Khan was an energetic eight-year-old when his father, a Bolton motor mechanic, decided to take him to a nearby boxing gymnasium. He developed an enthusiasm for boxing but the sport became a passion after he watched a video of Ali’s 1974 world heavyweight title victory over George Foreman. “I sat and watched it with my dad,” Khan remembers, “and I was really inspired. Since then I have been going to the gym and I have never missed a session.”

Khan soon emerged as a natural talent. Within three years he was fighting competitively, moving to the Bury Boxing Club where, under the watchful eye of Mick Jelley, he soon made a name for himself.
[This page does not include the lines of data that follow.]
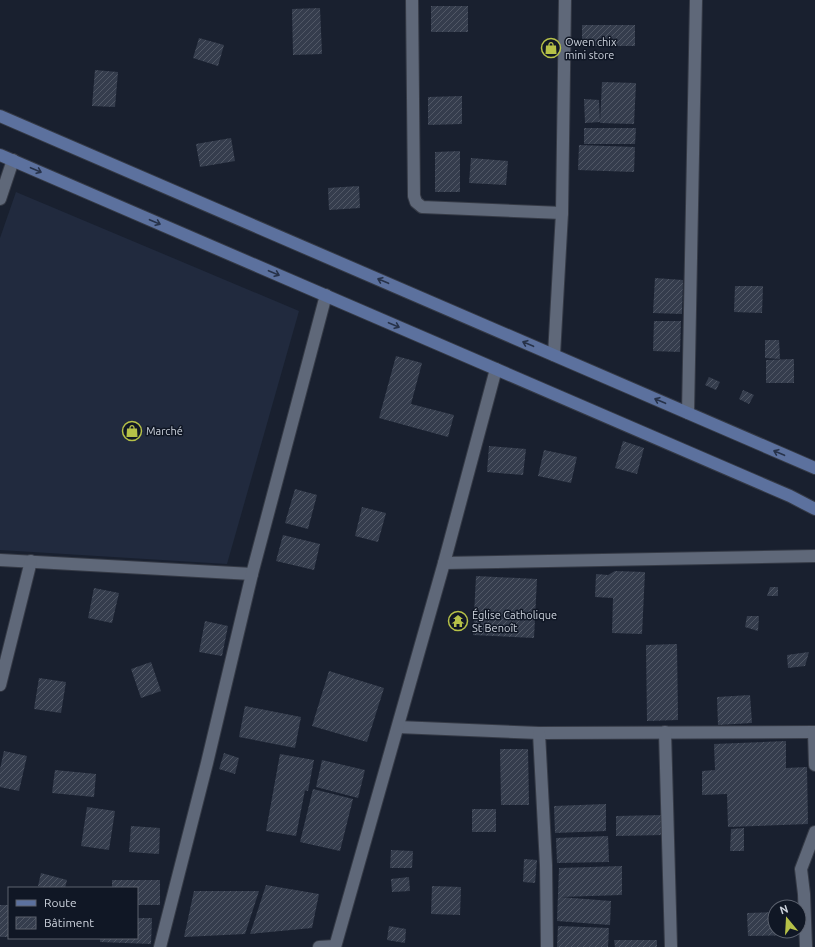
<svg xmlns="http://www.w3.org/2000/svg" width="815" height="947" viewBox="0 0 815 947" font-family="Ubuntu,sans-serif">
<style>
.built{fill:#212a3e}
.building{fill:url(#building-hatch)}
.lines{fill:none;stroke-linecap:round;stroke-linejoin:round}
.street-casing{stroke:#353a46;stroke-width:14}
.secondary-casing{stroke:#353a46;stroke-width:14}
.street{stroke:#5f6879;stroke-width:12}
.secondary{stroke:#5c719e;stroke-width:12}
.oneway{stroke:#273249}
.labels{text-anchor:middle;dominant-baseline:central;stroke-width:3;stroke-linejoin:round;paint-order:stroke}
.poi-label{font-size:11px;fill:#cdd3dd;stroke:#101725;text-anchor:start}
</style>
<defs>
<pattern id="building-hatch" width="6" height="6" patternUnits="userSpaceOnUse"><rect width="6" height="6" fill="#353d4d"/><path d="M-1 1l2-2M0 6l6-6M5 7l2-2" fill="none" stroke="#515866"/></pattern>
</defs>
<rect width="100%" height="100%" fill="#19202f"/>
<path class="built" d="M16,192l283,119 -72,253 -227,-14v-312z"/>
<g class="building">
<rect x="431" y="6" width="37" height="26"/>
<path d="M320,8l2,46 -29,1 -1,-46z"/>
<rect x="582" y="25" width="53" height="21"/>
<path d="M199,38l25,7 -6,21 -25,-8z"/>
<path d="M95,70l23,2 -3,35 -23,-1z"/>
<path d="M602,82l34,1 -2,41 -34,-1z"/>
<path d="M462,96v28l-34,1v-28z"/>
<path d="M584,99l15,1 1,22 -15,1z"/>
<path d="M584,128h52l-1,16h-51z"/>
<path d="M231,138l4,23 -35,6 -4,-23z"/>
<path d="M579,145l56,2 -1,25 -56,-2z"/>
<path d="M460,151v41h-25v-40z"/>
<path d="M471,158l37,3 -2,24 -37,-2z"/>
<path d="M359,186l1,22 -31,2 -1,-22z"/>
<path d="M655,278l28,2 -1,34 -29,-1z"/>
<path d="M735,286h28l-1,27 -28,-1z"/>
<path d="M654,321h27l-1,31 -27,-1z"/>
<path d="M765,340h14l1,19 -15,-1z"/>
<path d="M396,356l26,7 -11,41 43,11 -6,22 -69,-19z"/>
<path d="M794,359v24h-28v-23z"/>
<path d="M709,377l11,5 -4,8 -11,-5z"/>
<path d="M743,390l11,5 -5,9 -10,-5z"/>
<path d="M623,441l21,7 -7,26 -22,-6z"/>
<path d="M489,446l37,3 -3,26 -36,-3z"/>
<path d="M544,450l33,7 -6,26 -33,-7z"/>
<path d="M295,489l22,6 -9,34 -23,-6z"/>
<path d="M362,507l24,6 -8,29 -23,-6z"/>
<path d="M283,535l37,9 -6,26 -38,-9z"/>
<path d="M615,571l30,1 -3,62 -30,-1 1,-35 -18,-1 1,-23 12,1z"/>
<path d="M476,576l61,3 -3,59 -61,-3z"/>
<path d="M770,587h8v9h-11z"/>
<path d="M94,588l25,5 -7,30 -24,-5z"/>
<path d="M747,616h12l-1,15 -13,-4z"/>
<path d="M205,621l23,5 -6,30 -23,-4z"/>
<path d="M677,644l1,76 -31,1 -1,-76z"/>
<path d="M809,652l-4,14 -17,2 -1,-13z"/>
<path d="M151,662l10,29 -20,7 -10,-29z"/>
<path d="M329,671l55,17 -17,54 -55,-16z"/>
<path d="M39,678l27,4 -5,31 -27,-4z"/>
<path d="M750,695l2,28 -34,2 -1,-28z"/>
<path d="M245,706l56,11 -6,31 -56,-11z"/>
<path d="M786,741v27l21,-1 1,57 -80,3 -1,-33 -25,1v-24l13,-1 -1,-26z"/>
<path d="M500,749h28l1,56h-28z"/>
<path d="M4,751l23,5 -8,35 -19,-4v-18z"/>
<path d="M224,753l15,5 -4,16 -16,-5z"/>
<path d="M280,754l34,6 -6,31 -13,-3 10,2 -9,46 -30,-5z"/>
<path d="M322,760l43,10 -7,28 -42,-11z"/>
<path d="M55,770l41,4 -2,23 -42,-4z"/>
<path d="M313,789l40,10 -13,52 -40,-9z"/>
<path d="M606,804v27l-51,2 -1,-27z"/>
<path d="M87,807l28,4 -6,39 -28,-4z"/>
<rect x="472" y="809" width="24" height="23"/>
<path d="M664,815v20l-48,1v-20z"/>
<path d="M131,826l29,2 -1,26 -30,-2z"/>
<path d="M744,828v23h-14l1,-22z"/>
<path d="M608,836l1,26 -52,1 -1,-25z"/>
<path d="M391,850l22,1 -1,17h-22z"/>
<path d="M524,859l13,1 -2,23 -12,-1z"/>
<path d="M622,866v29l-62,2 51,4 -1,24 -53,-4 2,-53z"/>
<path d="M41,873l26,7 -2,8h-20l-7,-2z"/>
<path d="M409,877l1,14 -18,1 -1,-13z"/>
<path d="M112,880h48v25h-23v-17h-25z"/>
<path d="M266,885l53,9 -7,34 -62,6z"/>
<path d="M432,886l29,1 -1,28 -29,-1z"/>
<path d="M194,891h65l-14,43 -61,3z"/>
<rect x="0" y="905" width="9" height="32"/>
<rect x="781" y="905" width="18" height="2"/>
<path d="M775,912v19h24v4l-51,1 -1,-23z"/>
<path d="M137,918h15l-1,26 -51,-2v-4h37z"/>
<path d="M389,926l17,3 -1,14 -18,-3z"/>
<path d="M558,926l51,2 -1,19h-51z"/>
<path d="M614,940h43v7h-42z"/>
</g>
<g class="lines">
<g class="street-casing">
<g id="street">
<path d="M412,0l2,196 2,6 6,5 140,6"/>
<path d="M0,199l13,-39"/>
<path d="M554,355l8,-142 3,-213"/>
<path d="M688,413l8,-413"/>
<path d="M0,560l252,14"/>
<path d="M444,563l371,-7"/>
<path d="M0,685l31,-124"/>
<path d="M398,727l141,6 276,-1"/>
<path d="M665,732l6,215"/>
<path d="M814,732l1,33"/>
<path d="M539,733l7,132 1,82"/>
<path d="M160,947l47,-184 45,-189 74,-279"/>
<path d="M319,947l16,-1"/>
<path d="M335,947l109,-384 52,-194"/>
<path d="M806,947l-2,-53 -3,-25 14,-37"/>
</g>
</g>
<g class="secondary-casing">
<g id="secondary">
<path d="M0,116l815,352"/>
<path d="M0,155l790,341 25,13"/>
</g>
</g>
<use href="#street" class="street"/>
<use href="#secondary" class="secondary"/>
</g>
<defs><path id="oneway-shaft" d="M-6 0H5M1.5-3L5.5 0L1.5 3" fill="none" stroke-width="1.6" stroke-linecap="round" stroke-linejoin="round"/></defs>
<g class="oneway">
<use href="#oneway-shaft" transform="translate(36 170) rotate(23)"/>
<use href="#oneway-shaft" transform="translate(155 222) rotate(23)"/>
<use href="#oneway-shaft" transform="translate(274 273) rotate(23)"/>
<use href="#oneway-shaft" transform="translate(383 281) rotate(-157)"/>
<use href="#oneway-shaft" transform="translate(394 325) rotate(23)"/>
<use href="#oneway-shaft" transform="translate(528 344) rotate(-157)"/>
<use href="#oneway-shaft" transform="translate(660 401) rotate(-157)"/>
<use href="#oneway-shaft" transform="translate(779 453) rotate(-157)"/>
</g>
<defs>
<g id="shop-ring" transform="scale(1)"><circle r="9.5" fill="#101725" stroke="#b6c148" stroke-width="1.5"/><path d="M-5-2.5h2.3a2.7 3.5 0 0 1 5.4 0H5L5.5 6h-11ZM-1.5-2.5h3a1.5 2.3 0 0 0-3 0Z" fill="#b6c148"/></g>
<g id="temple-ring" transform="scale(1)"><circle r="9.5" fill="#101725" stroke="#b6c148" stroke-width="1.5"/><path d="M0-6L5-2H3V0L6.5 2.5H4V6H1.5V3h-3V6H-4V2.5H-6.5L-3 0V-2H-5Z" fill="#b6c148"/></g>
</defs>
<g fill-rule="evenodd">
<use href="#shop-ring" x="551" y="48"/>
<use href="#shop-ring" x="132" y="431"/>
<use href="#temple-ring" x="458" y="621"/>
</g>
<g class="labels">
<g class="poi-label">
<text x="565" y="42">Owen chix<tspan x="565" dy="13">mini store</tspan></text>
<text x="146" y="431">Marché</text>
<text x="472" y="615">Église Catholique<tspan x="472" dy="13">St Benoît</tspan></text>
</g>
</g>
<rect x="8" y="887" width="130" height="52" fill="#101725" stroke="#5c626f"/>
<rect x="16" y="900" width="20" height="6" fill="#5c719e" stroke="#5c626f"/>
<text x="44" y="907" font-size="12" fill="#cdd3dd">Route</text>
<rect x="16" y="917" width="20" height="12" fill="url(#building-hatch)" stroke="#5c626f"/>
<text x="44" y="927" font-size="12" fill="#cdd3dd">Bâtiment</text>
<g transform="translate(787 919) rotate(342)"><circle r="19" fill="#101725" stroke="#5c626f"/>
<path d="M0-3L7 15L0 10L-7 15Z" fill="#b6c148"/>
<text y="-6" font-size="11" font-weight="bold" text-anchor="middle" fill="#cdd3dd">N</text>
</g>
</svg>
In an impressive 90 amateur fights he has lost only eight, however he does concede that the odds are stacked against him in Athens, especially since losing his latest fight to a world champion. Khan is clear about what he wants, “My main priorities are to fight for Britain. I did have a chance to box for Pakistan but I’ve lived here all my life. I feel British.” Khan, refreshingly mature and level-headed, doesn’t like the label ‘the new Naz’. He prefers Ali and Hatton. “I grew up watching and loving Muhammad Ali on my dad’s tapes. He was a clever boxer who can adapt to any style. I think his style was different to all other boxers, he was something inspirational. He was quick with hands speed and feet, all of which makes a good boxer. I’ve also met Ricky Hatton a few times. I like his down-to-earth personality and his fighting style.”